Goverment plans cyber security system for financial sector

India (Hindustan Times): The government is in the process of setting up a system to secure the country’s financial sector from cyber attacks after agencies pointed to its vulnerability due to the increase in number of digital transactions over the past few months on account of Covid-19, and threats from hostile countries such as China and Pakistan, three officials aware of the plans said on condition of anonymity.

At present, the Indian Computer Emergency Response Team (CERT-In) deals with all types of cyber security threats but officials in the administration have been discussing the need for a specialised agency, which could be called Cert-Fin, the officials said, asking not to be identified.

“This is a work in progress. Several rounds of discussions have been held at the Financial Stability and Development Council (FSDC) on the matter of securing the financial sector from cyber attacks,” one of the officials said.

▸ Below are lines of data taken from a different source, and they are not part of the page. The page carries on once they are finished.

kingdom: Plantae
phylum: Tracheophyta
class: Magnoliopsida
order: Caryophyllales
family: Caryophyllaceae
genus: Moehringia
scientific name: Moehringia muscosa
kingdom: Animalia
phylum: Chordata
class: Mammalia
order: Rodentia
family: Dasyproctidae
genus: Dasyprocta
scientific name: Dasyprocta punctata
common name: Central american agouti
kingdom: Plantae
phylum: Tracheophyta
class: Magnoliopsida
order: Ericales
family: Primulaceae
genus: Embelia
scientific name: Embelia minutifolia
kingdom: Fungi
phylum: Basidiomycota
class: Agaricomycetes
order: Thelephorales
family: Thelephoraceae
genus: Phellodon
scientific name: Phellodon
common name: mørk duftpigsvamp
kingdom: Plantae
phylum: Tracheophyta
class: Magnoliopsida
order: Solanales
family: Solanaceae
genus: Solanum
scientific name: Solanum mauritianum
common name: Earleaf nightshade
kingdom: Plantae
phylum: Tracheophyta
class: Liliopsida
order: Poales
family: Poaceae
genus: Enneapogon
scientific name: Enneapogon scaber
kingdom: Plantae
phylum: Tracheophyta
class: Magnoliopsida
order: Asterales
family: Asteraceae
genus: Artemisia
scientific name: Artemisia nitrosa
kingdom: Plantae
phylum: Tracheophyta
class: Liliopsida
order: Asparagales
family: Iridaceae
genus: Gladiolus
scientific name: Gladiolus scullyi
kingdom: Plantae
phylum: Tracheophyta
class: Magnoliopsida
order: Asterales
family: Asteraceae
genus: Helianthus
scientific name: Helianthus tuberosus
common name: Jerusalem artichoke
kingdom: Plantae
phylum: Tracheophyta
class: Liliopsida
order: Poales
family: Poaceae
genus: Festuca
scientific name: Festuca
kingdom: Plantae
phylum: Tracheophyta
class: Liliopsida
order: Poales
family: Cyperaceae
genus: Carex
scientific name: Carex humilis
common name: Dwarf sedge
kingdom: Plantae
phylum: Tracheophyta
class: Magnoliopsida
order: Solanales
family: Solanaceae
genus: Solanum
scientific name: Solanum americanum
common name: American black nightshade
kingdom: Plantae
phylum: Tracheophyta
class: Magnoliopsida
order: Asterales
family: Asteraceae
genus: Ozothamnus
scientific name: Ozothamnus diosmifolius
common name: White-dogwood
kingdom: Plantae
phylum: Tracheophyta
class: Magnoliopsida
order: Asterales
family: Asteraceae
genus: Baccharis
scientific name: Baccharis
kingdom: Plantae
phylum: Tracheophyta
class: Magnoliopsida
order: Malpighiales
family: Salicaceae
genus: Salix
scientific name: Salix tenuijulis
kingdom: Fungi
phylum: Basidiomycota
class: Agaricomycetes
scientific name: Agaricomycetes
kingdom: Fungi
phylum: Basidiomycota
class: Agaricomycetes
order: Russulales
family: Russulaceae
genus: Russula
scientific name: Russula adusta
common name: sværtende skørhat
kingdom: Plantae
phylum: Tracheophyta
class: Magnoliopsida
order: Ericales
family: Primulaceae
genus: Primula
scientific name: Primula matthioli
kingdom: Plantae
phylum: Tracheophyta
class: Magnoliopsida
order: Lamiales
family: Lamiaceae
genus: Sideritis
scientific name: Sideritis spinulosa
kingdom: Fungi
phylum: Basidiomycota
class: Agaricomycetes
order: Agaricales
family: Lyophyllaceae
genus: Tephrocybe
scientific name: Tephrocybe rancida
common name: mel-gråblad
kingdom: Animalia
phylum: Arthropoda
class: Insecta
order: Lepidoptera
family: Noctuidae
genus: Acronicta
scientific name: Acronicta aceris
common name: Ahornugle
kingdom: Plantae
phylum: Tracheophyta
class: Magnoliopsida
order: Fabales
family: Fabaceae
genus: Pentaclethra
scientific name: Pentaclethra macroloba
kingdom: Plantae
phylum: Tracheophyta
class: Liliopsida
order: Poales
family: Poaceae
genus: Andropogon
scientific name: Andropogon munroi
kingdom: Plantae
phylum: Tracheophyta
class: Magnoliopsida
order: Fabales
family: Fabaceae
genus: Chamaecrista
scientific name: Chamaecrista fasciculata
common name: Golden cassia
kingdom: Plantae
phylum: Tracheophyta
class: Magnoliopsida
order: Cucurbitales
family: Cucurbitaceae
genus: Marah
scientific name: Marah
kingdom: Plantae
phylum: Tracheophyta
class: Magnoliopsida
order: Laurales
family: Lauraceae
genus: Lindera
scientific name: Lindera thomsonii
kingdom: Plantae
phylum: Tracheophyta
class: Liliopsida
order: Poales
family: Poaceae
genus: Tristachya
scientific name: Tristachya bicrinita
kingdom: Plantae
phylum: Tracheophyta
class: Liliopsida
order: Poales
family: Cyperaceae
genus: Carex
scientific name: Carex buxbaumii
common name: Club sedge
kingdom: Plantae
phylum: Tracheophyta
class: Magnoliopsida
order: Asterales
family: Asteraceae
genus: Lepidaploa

FSDC is an apex body for coordination between the various regulators of the financial sector, and is chaired by the finance minister. Its members include top bureaucrats and heads of financial sector regulators such as the Reserve Bank of India (RBI), the Securities and Exchange Board of India (Sebi), the Pension Fund Regulatory and Development Authority of India (PFRDA), the Insurance Regulatory and Development Authority (IRDA) and the Forward Markets Commission (FMC).

“The government may set up a Computer Emergency Response Team for Financial Sector (CERT-Fin). This has been also discussed at FSDC, but a final decision is awaited as the government wants to take a comprehensive view of cyber security” a second official said. CERT-Fin was first proposed on February 1, 2017 by then finance minister, the late Arun Jaitley.

Banking and ATM networks have been the target of cyber criminals for several years, with attackers often disrupting operations and attempting to steal sensitive data. In one of the biggest attacks of this kind, the data of 3.2 million debit cards used in India was stolen after a malware was injected in a back-end banking system in 2016.

A third official said cyber security, in general, tops the government’s agenda since it can disrupt social and political harmony and dislocate financial systems. Based on inputs from agencies such CERT-In and complaints received by agencies, the government recently decided to ban 59 mobile applications mostly of Chinese origin over what it said was concerns that they may be jeopardising user data.

The security of the financial system has been accorded high priority ; Prime Minister Narendra Modi raised the matter in his Independence Day speech on Saturday. CERT-In functions under the ministry of electronics and information technology (MeitY).

The finance ministry and MeitY did not respond to queries on this matter.

The PM announced on Saturday that a draft of new cyber security policy would be unveiled soon. He said that the government was aware of cyber threats “to the social fabric” and the “economy”.

According to the proposal under consideration, Cert-Fin will draw expertise from various financial sector agencies such as the ministry of corporate affairs (MCA), the Employees Provident Fund Organization (EPFO), the Serious Fraud Investigation Office (SFIO), the Security Printing and Minting Corporation of India Limited (SPMCIL) and the Goods and Service Tax Network (GSTN).

RBI’s latest Financial Stability Report also flagged the issue of cyber threats to the financial sector. “Cyber security preparedness requires continuous and synchronous efforts from multiple stakeholders with varied levels of cyber security preparedness,” it said.

Quoting a report by VMware Carbon Black, Shree Parthasarathy, partner and national leader- Cyber Risk Services at Deloitte India said that hackers from various countries attempted over 40,000 cyber attacks on India’s Information Technology infrastructure and banking sector over five days in the last week of June. Cyber attacks against banks and financial institutions globally have increased 238% amid the Covid-19 crisis between February and April 2020. Ransomware attacks increased by nine times during the same period.

“Cyber threats are fast evolving and the threat landscape is dynamic. It will be foolhardy to assume current set of controls are adequate,” he said adding that “the CERT-Fin is necessary though it may not be adequate.”

“The combination of a sudden pandemic, quarantine and unconventional work from home situations has exacerbated this security threat,” said GV Anand Bhushan, partner at law firm Shardul Amarchand Mangaldas & Co.

“India was ranked 23rd in the UN Cyber security Index amongst 165 nations. We need to view India as a ‘maturing’ and ‘evolving’ category of countries which are continually trying to improve cyber security measures,” he added.

Bhushan described CERT-Fin as a grand vision. Unfortunately till date there has been no budgetary allocation for setting up such a body, he said, adding that it was however clear that CERT-In alone would not be able to meet the emerging challenges in the space.